Tally the lines in the items below that contain the string "have", and give only that number.
---
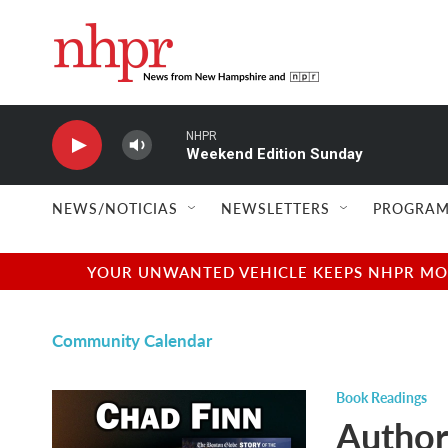
Skip to main content
NHPR
Weekend Edition Sunday
NEWS/NOTICIAS
NEWSLETTERS
PROGRAM
YOUR UNWANTED VEHICLE KEEPS NHPR MOVI
Community Calendar
Book Readings
Author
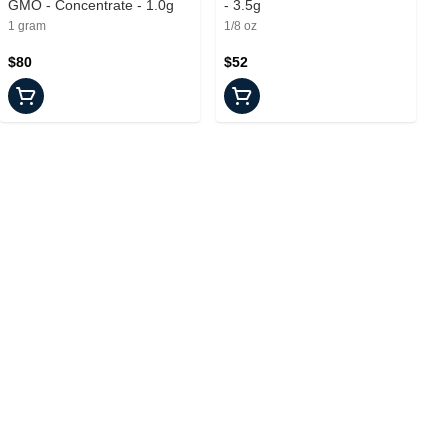
GMO - Concentrate - 1.0g
- 3.5g
1 gram
1/8 oz
$80
$52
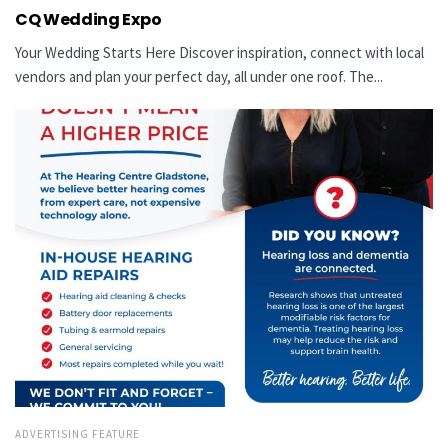
CQ Wedding Expo
Your Wedding Starts Here Discover inspiration, connect with local
vendors and plan your perfect day, all under one roof. The...
ADVERTISING FEATURE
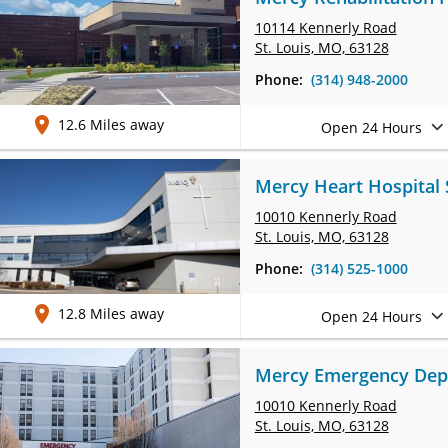
10114 Kennerly Road
St. Louis, MO, 63128
Phone:
(314) 948-2000
12.6 Miles away
Open 24 Hours
Mercy Heart Hospital
10010 Kennerly Road
St. Louis, MO, 63128
Phone:
(314) 525-1000
12.8 Miles away
Open 24 Hours
Mercy Emergency Depa
10010 Kennerly Road
St. Louis, MO, 63128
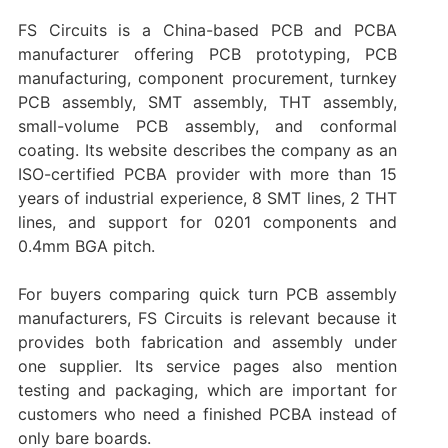
FS Circuits is a China-based PCB and PCBA
manufacturer offering PCB prototyping, PCB
manufacturing, component procurement, turnkey
PCB assembly, SMT assembly, THT assembly,
small-volume PCB assembly, and conformal
coating. Its website describes the company as an
ISO-certified PCBA provider with more than 15
years of industrial experience, 8 SMT lines, 2 THT
lines, and support for 0201 components and
0.4mm BGA pitch.
For buyers comparing quick turn PCB assembly
manufacturers, FS Circuits is relevant because it
provides both fabrication and assembly under
one supplier. Its service pages also mention
testing and packaging, which are important for
customers who need a finished PCBA instead of
only bare boards.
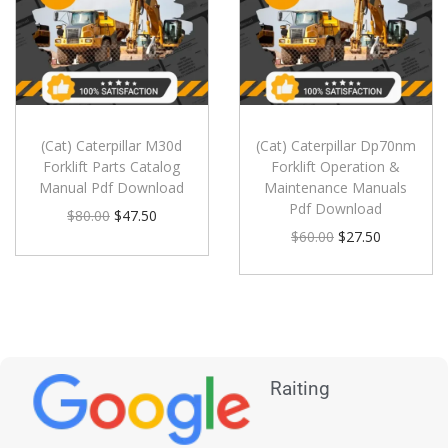
(Cat) Caterpillar M30d
(Cat) Caterpillar Dp70nm
Forklift Parts Catalog
Forklift Operation &
Manual Pdf Download
Maintenance Manuals
Pdf Download
$
80.00
$
47.50
$
60.00
$
27.50
Raiting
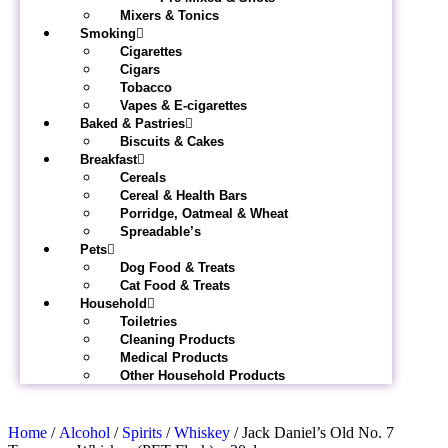
Mixers & Tonics
Smoking
Cigarettes
Cigars
Tobacco
Vapes & E-cigarettes
Baked & Pastries
Biscuits & Cakes
Breakfast
Cereals
Cereal & Health Bars
Porridge, Oatmeal & Wheat
Spreadable’s
Pets
Dog Food & Treats
Cat Food & Treats
Household
Toiletries
Cleaning Products
Medical Products
Other Household Products
Home
/
Alcohol
/
Spirits
/
Whiskey
/ Jack Daniel’s Old No. 7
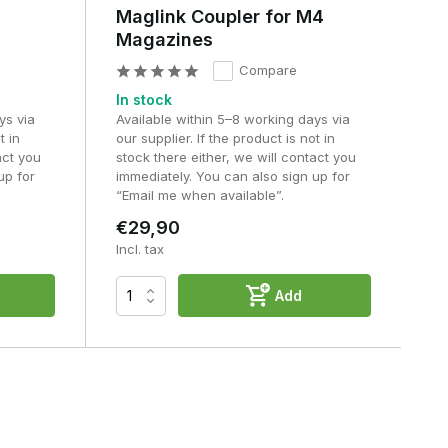
Maglink Coupler for M4
Magazines
Compare
In stock
ys via
Available within 5–8 working days via
t in
our supplier. If the product is not in
act you
stock there either, we will contact you
up for
immediately. You can also sign up for
“Email me when available”.
€29,90
Incl. tax
Add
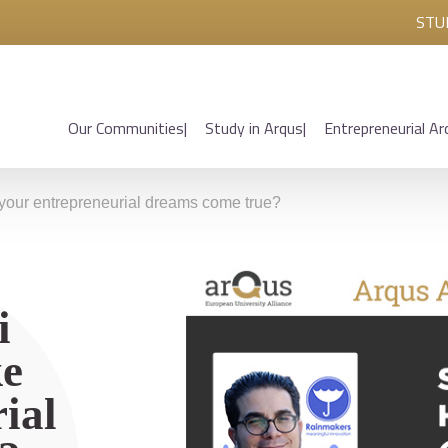
STU
Our Communities
Study in Arqus
Entrepreneurial Ar
your entrepreneurial dreams come true?
i
ke
ial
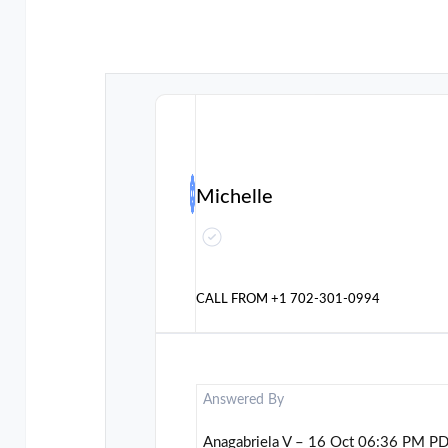
Michelle
CALL FROM
+1 702-301-0994
Answered By
Anagabriela V – 16 Oct 06:36 PM P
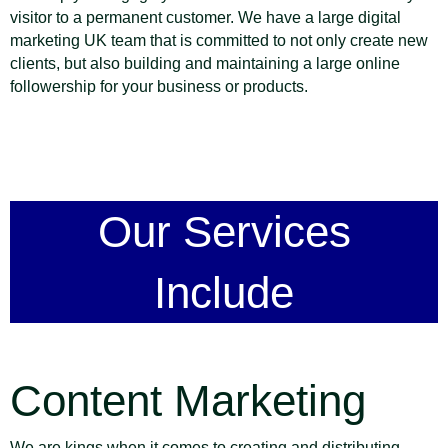
visitor to a permanent customer. We have a large digital
marketing UK team that is committed to not only create new
clients, but also building and maintaining a large online
followership for your business or products.
Our Services
Include
Content Marketing
We are kings when it comes to creating and distributing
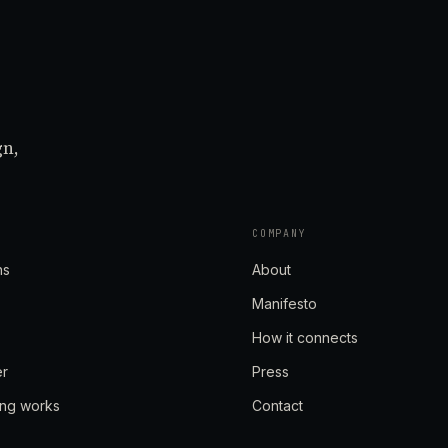
gn,
COMPANY
ns
About
Manifesto
How it connects
er
Press
ing works
Contact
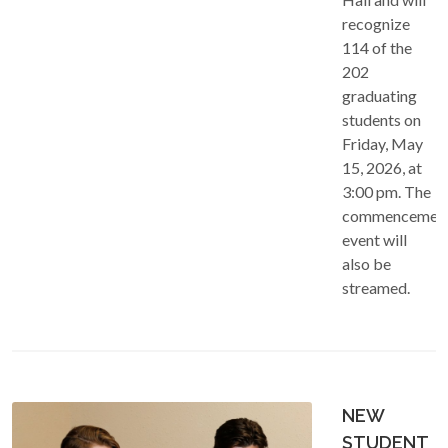
recognize
114 of the
202
graduating
students on
Friday, May
15, 2026, at
3:00 pm. The
commencemen
event will
also be
streamed.
NEW
STUDENT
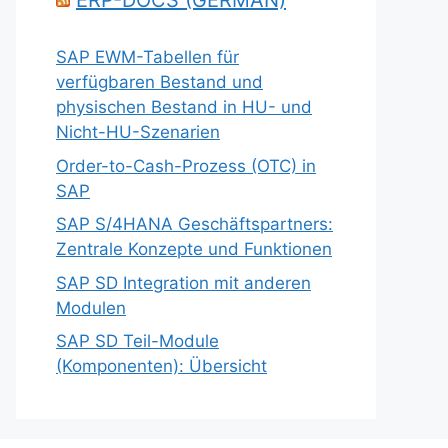
ERP-DOCS (GERMAN)
SAP EWM-Tabellen für
verfügbaren Bestand und
physischen Bestand in HU- und
Nicht-HU-Szenarien
Order-to-Cash-Prozess (OTC) in
SAP
SAP S/4HANA Geschäftspartners:
Zentrale Konzepte und Funktionen
SAP SD Integration mit anderen
Modulen
SAP SD Teil-Module
(Komponenten): Übersicht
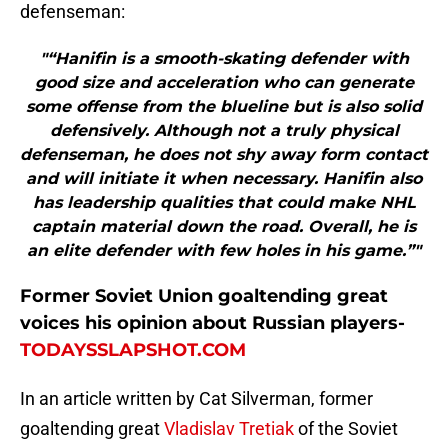
defenseman:
"“Hanifin is a smooth-skating defender with
good size and acceleration who can generate
some offense from the blueline but is also solid
defensively. Although not a truly physical
defenseman, he does not shy away form contact
and will initiate it when necessary. Hanifin also
has leadership qualities that could make NHL
captain material down the road. Overall, he is
an elite defender with few holes in his game.”"
Former Soviet Union goaltending great
voices his opinion about Russian players-
TODAYSSLAPSHOT.COM
In an article written by Cat Silverman, former
goaltending great
Vladislav Tretiak
of the Soviet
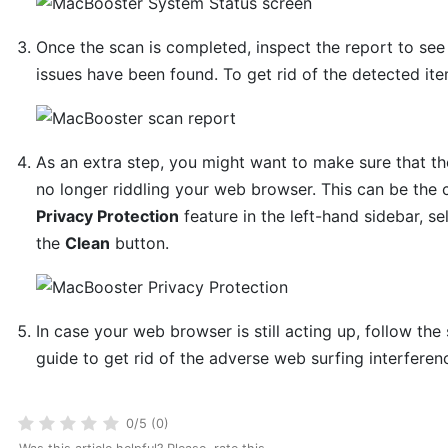
Once the scan is completed, inspect the report to se
issues have been found. To get rid of the detected ite
As an extra step, you might want to make sure that the
no longer riddling your web browser. This can be the 
Privacy Protection
feature in the left-hand sidebar, sel
the
Clean
button.
In case your web browser is still acting up, follow the
guide to get rid of the adverse web surfing interferen
0/5 (0)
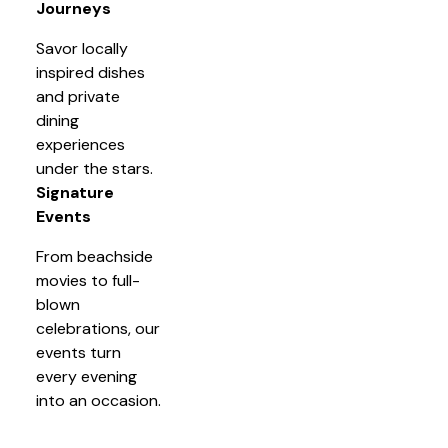
Journeys
Savor locally
inspired dishes
and private
dining
experiences
under the stars.
Signature
Events
From beachside
movies to full-
blown
celebrations, our
events turn
every evening
into an occasion.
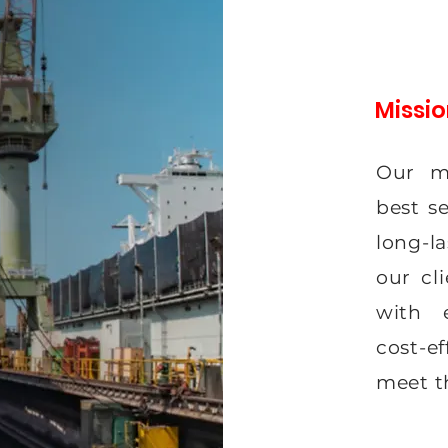
Missi
Our mi
best s
long-la
our cl
with e
cost-e
meet t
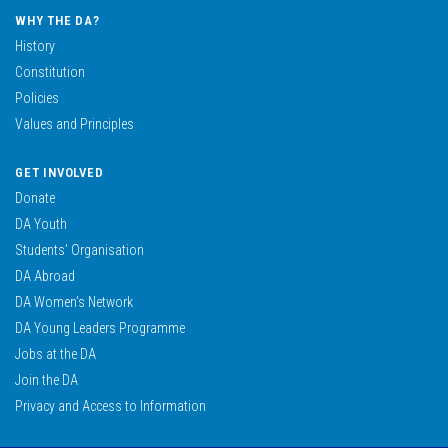
WHY THE DA?
History
Constitution
Policies
Values and Principles
GET INVOLVED
Donate
DA Youth
Students’ Organisation
DA Abroad
DA Women’s Network
DA Young Leaders Programme
Jobs at the DA
Join the DA
Privacy and Access to Information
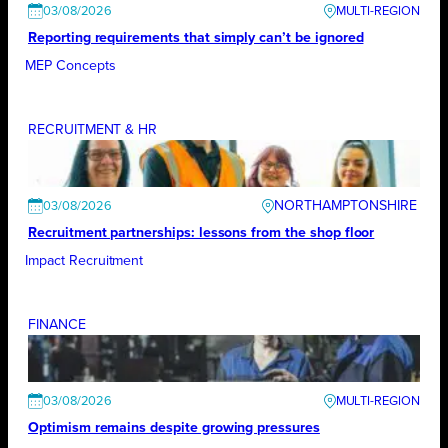
03/08/2026
Reporting requirements that simply can’t be ignored
MEP Concepts
RECRUITMENT & HR
NORTHAMPTONSHIRE
03/08/2026
Recruitment partnerships: lessons from the shop floor
Impact Recruitment
FINANCE
03/08/2026
Optimism remains despite growing pressures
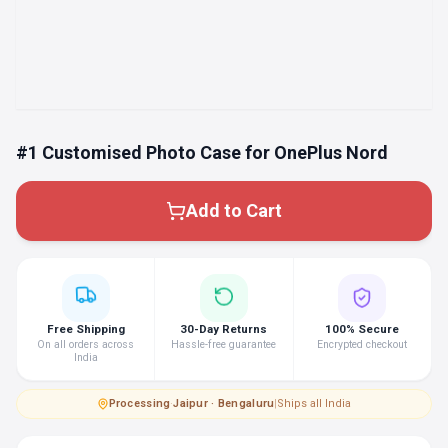
#1 Customised Photo Case for OnePlus Nord
Add to Cart
Free Shipping
30-Day Returns
100% Secure
On all orders across
Hassle-free guarantee
Encrypted checkout
India
Processing
·
Jaipur · Bengaluru
|
Ships all India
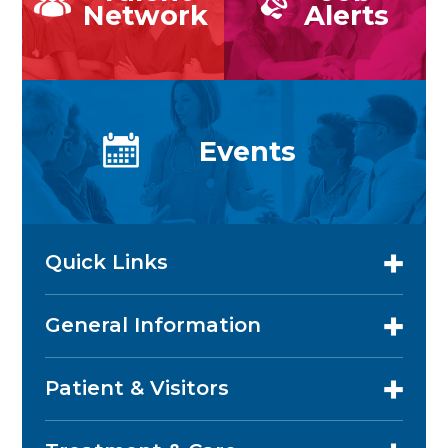
Network
Alerts
Events
Quick Links
General Information
Patient & Visitors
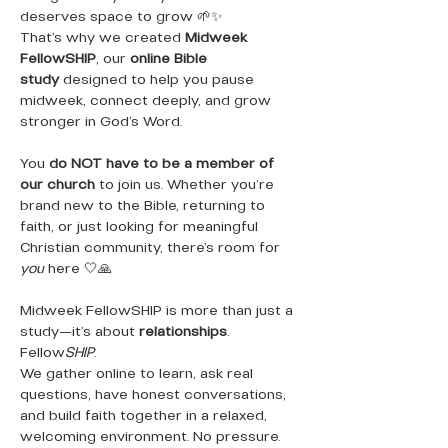
deserves space to grow 🌱✨
That’s why we created 
Midweek 
FellowSHIP
, our 
online Bible 
study
 designed to help you pause 
midweek, connect deeply, and grow 
stronger in God’s Word.
You 
do NOT have to be a member of 
our church
 to join us. Whether you’re 
brand new to the Bible, returning to 
faith, or just looking for meaningful 
Christian community, there’s room for 
you
 here 🤍🙏
Midweek FellowSHIP is more than just a 
study—it’s about 
relationships
. 
Fellow
SHIP
.
We gather online to learn, ask real 
questions, have honest conversations, 
and build faith together in a relaxed, 
welcoming environment. No pressure. 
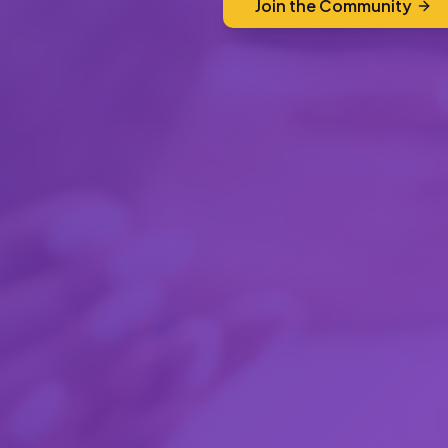
Join the Community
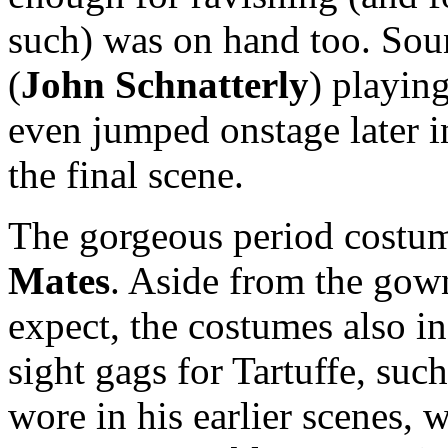
such) was on hand too. Sound
(
John
Schnatterly
) playing
even jumped onstage later in
the final scene.
The gorgeous period costu
Mates
. Aside from the gow
expect, the costumes also i
sight gags for Tartuffe, suc
wore in his earlier scenes,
---
* EXERCISE OUTPUT: 4